Given text:
>>>
Abstract

This project brings together three research areas in a combination that is now poised to advance the field of human-computer interaction. We combine new technology for brain activity measurement using functional near infrared spectroscopy (fNIRs), the use of machine learning for analyzing user data in human-computer interaction (HCI), and experience in designing, implementing, and evaluating non-command, adaptive user interfaces from our work on eye movement-based interaction.

In particular, fNIRs is still a research modality. It has rarely been used in combination with either machine learning or HCI, and, to our knowledge, the use of fNIRs as a real-time input to an adaptable interface breaks new ground. We believe this combination will also lead to new, more objective methods for evaluating next generation interaction styles. We will bring our concept of reality-based interaction, described below, to this study. It focuses on the ways that new interaction styles exploit the user's pre-existing skills and expectations from the real world more than trained computer skills. It also helps us differentiate mental effort devoted to interface-related or syntactic aspects from that devoted to the underlying task or semantic aspects. Bringing these three fields together will open up a new area of HCI research. We hope to advance the theory and evaluation of interaction styles as well as the development of new types of interactive interfaces by using human brain activity as 1) a more objective measure for evaluating emerging interaction styles and 2) an input to adaptable user interfaces.

The expertise and collaboration needed to connect fNIRs, machine learning, and HCI is difficult to obtain in a single research team. We are well positioned at Tufts, with strong researchers in all three fields in the same or neighboring departments within the Engineering School. This proposal begins with background information and a review of literature relevant to our proposed research. Next, we present results from our feasibility study, demonstrating that our technical approach is working and our goals appear viable. Finally, we describe four phases of our proposed research and summarize the intellectual merit and broader impacts of the project.

The feasibility study results presented below show that, using our fNIRs measurements and machine learning algorithms, we were able to classify five different types of user workload in a computer task with average accuracy exceeding 95%.

In Phase 1 of our proposed work, we will refine our process and algorithms to give us a reliable and repeatable procedure for real time user workload measurement. We will also extend our work to continuously varying workload levels and address the removal of motion artifacts from the data.

In Phase 2, we will combine EEG measurements with fNIRs, to use their complementary properties to obtain a fuller picture of the user's brain activity.

Phase 3 applies this technology as a tool to evaluate user interfaces. In particular, we will focus on next generation, non-WIMP, reality-based user interfaces, which are less amenable to traditional evaluation techniques. The need for new techniques to evaluate these interfaces is a growing problem within the field of HCI [27]. The goal of new interfaces might differ from traditional ones. For example, a next generation interface might have an enhanced entertainment value, yet most evaluation tools will measure performance as error rate or time spent on a task. Metrics such as user frustration, workload, and enjoyment have a limited use in evaluation studies because of their subjective nature. We will explore using fNIRs data as an objective measurement of these properties and apply them to the evaluation of non-WIMP interfaces.
<<<
[Stored data]
>>>
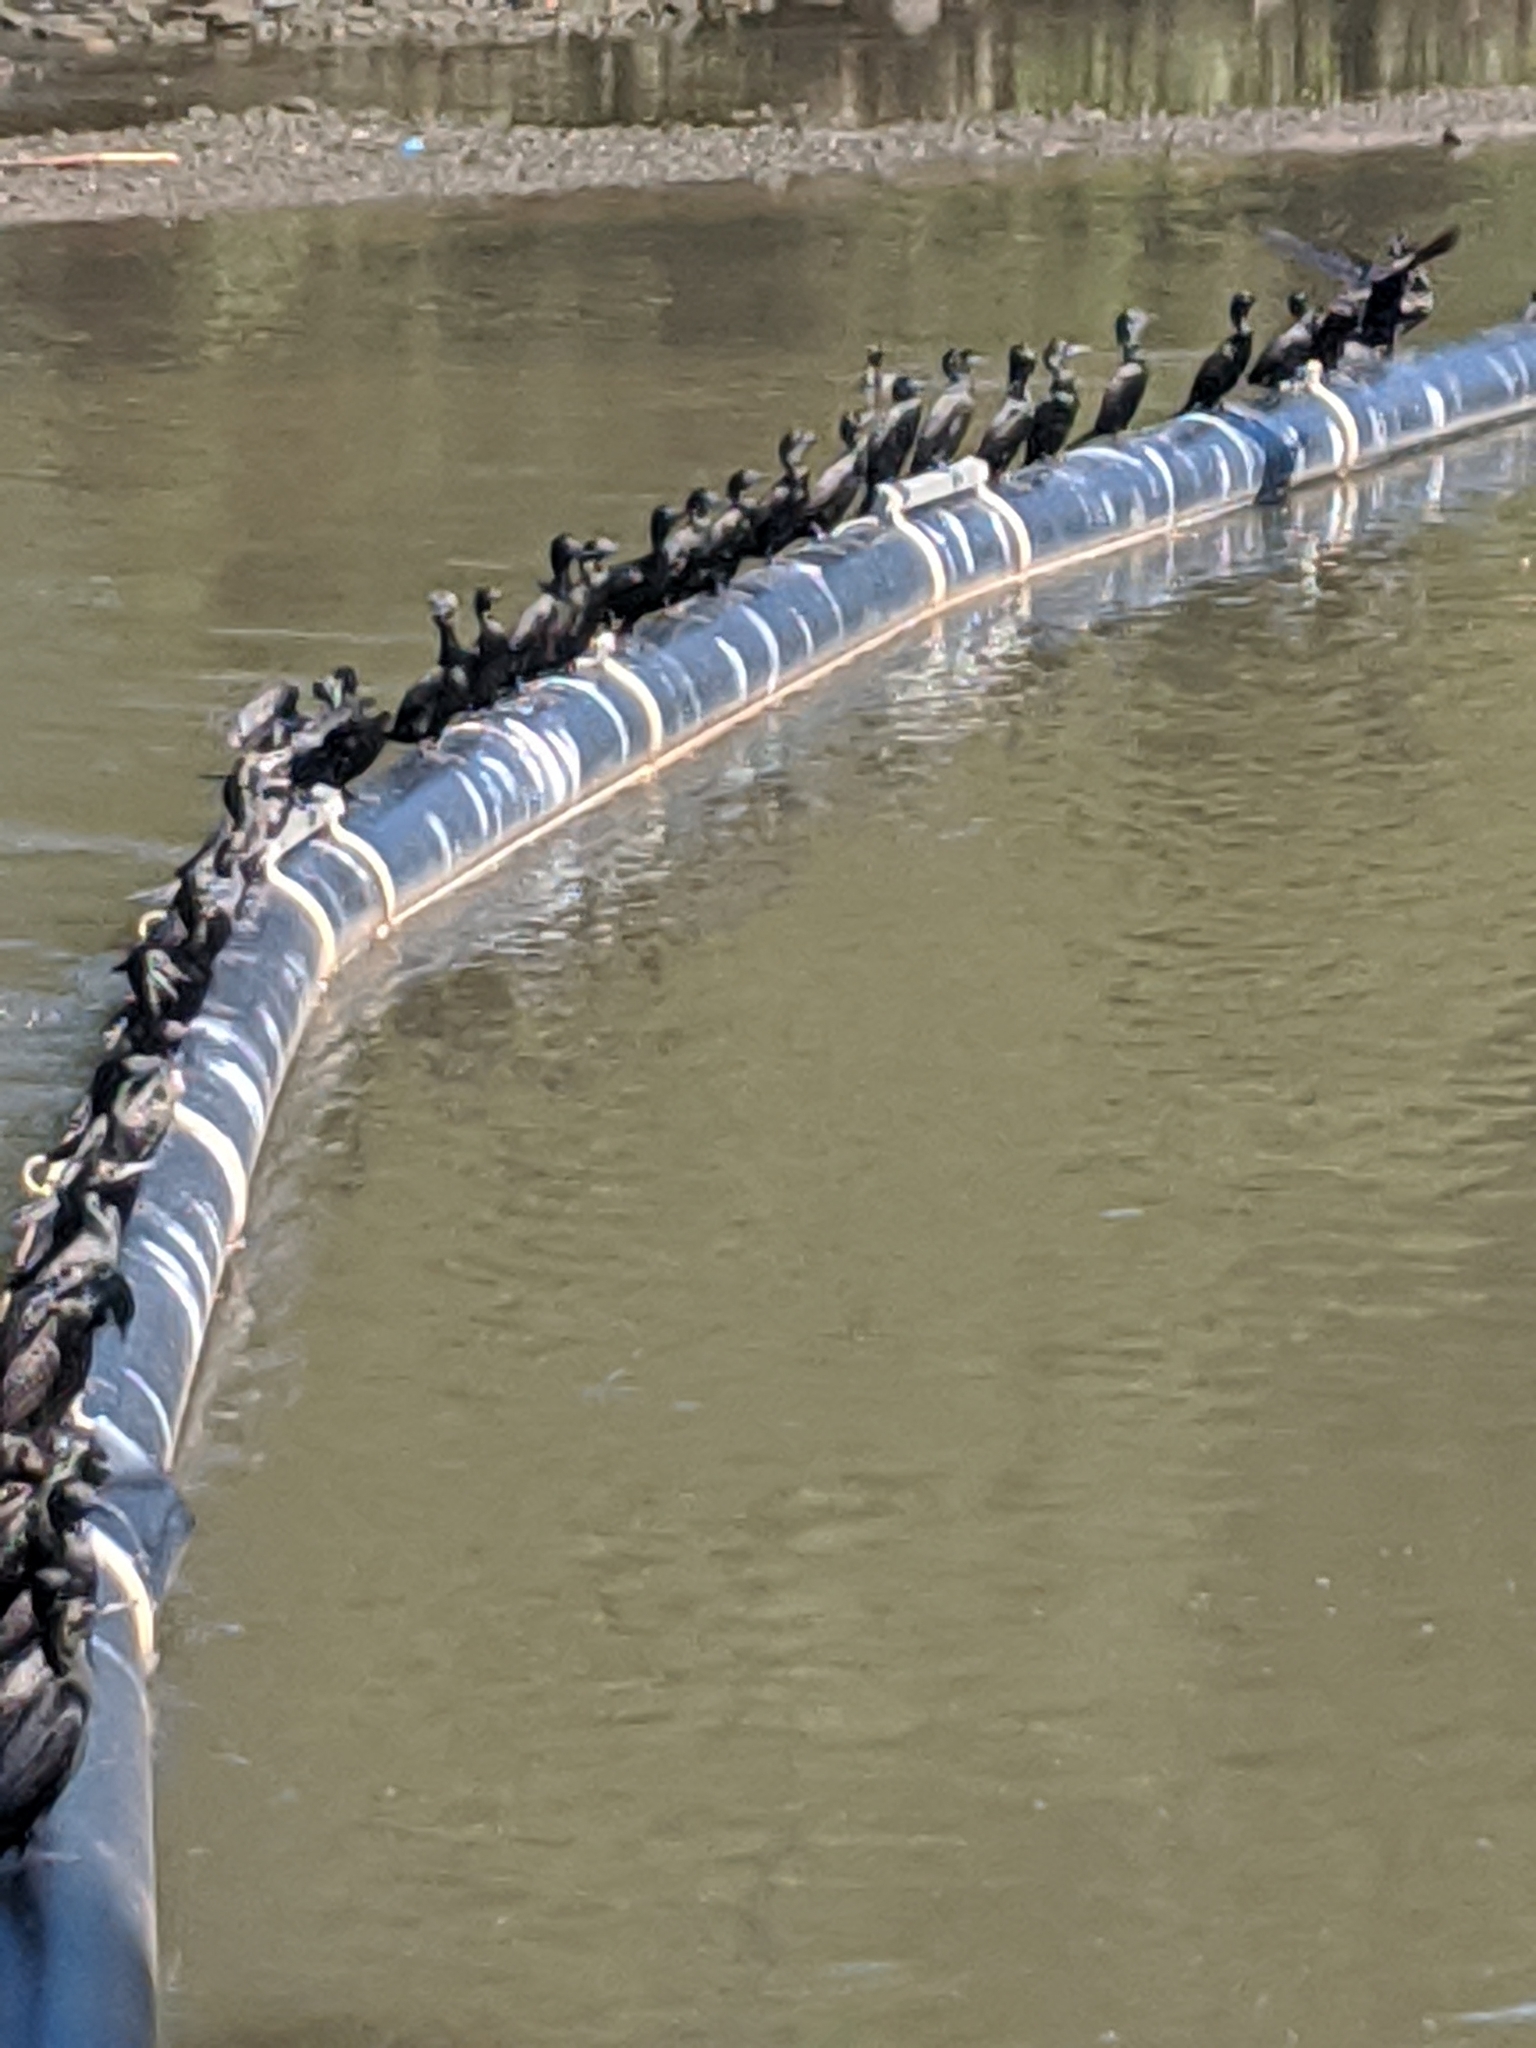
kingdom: Animalia
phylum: Chordata
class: Aves
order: Suliformes
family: Phalacrocoracidae
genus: Phalacrocorax
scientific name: Phalacrocorax sulcirostris
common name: Little black cormorant
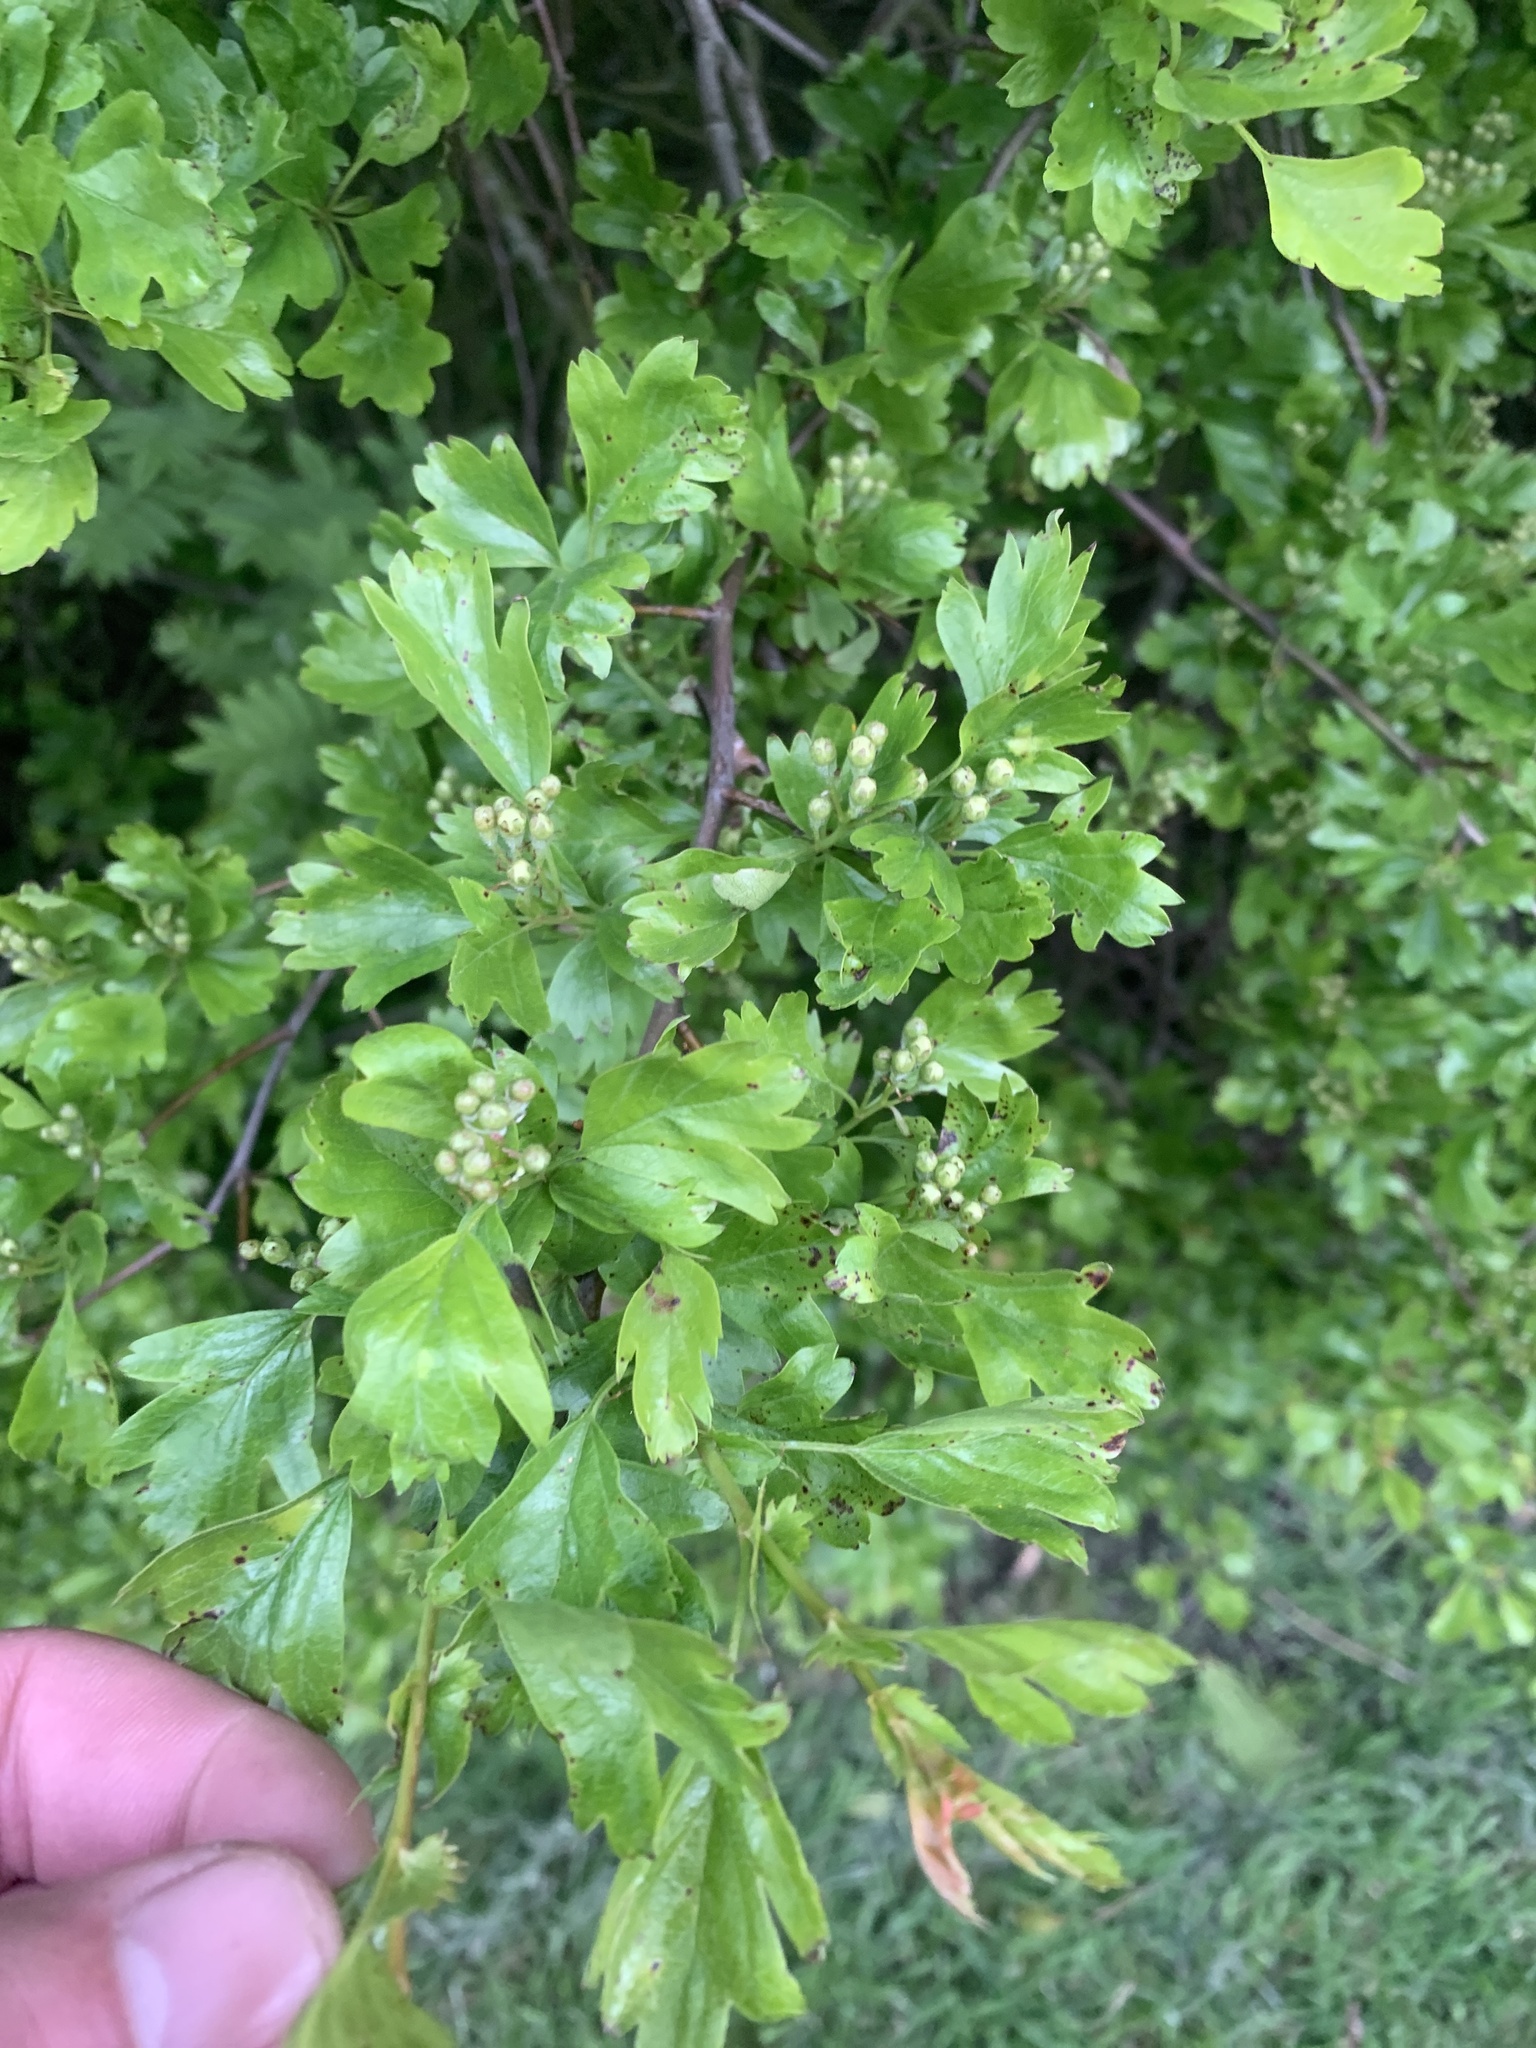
<<<
Instructions:
1. In the proposal abstract, what average accuracy did the feasibility study reach when classifying five types of user workload?
2. From the proposal abstract, return the passage that begins at the words "The expertise and" and stops after "of the project.".

Responses to the tasks:
1. Average accuracy exceeding 95%.

2.
The expertise and collaboration needed to connect fNIRs, machine learning, and HCI is difficult to obtain in a single research team. We are well positioned at Tufts, with strong researchers in all three fields in the same or neighboring departments within the Engineering School. This proposal begins with background information and a review of literature relevant to our proposed research. Next, we present results from our feasibility study, demonstrating that our technical approach is working and our goals appear viable. Finally, we describe four phases of our proposed research and summarize the intellectual merit and broader impacts of the project.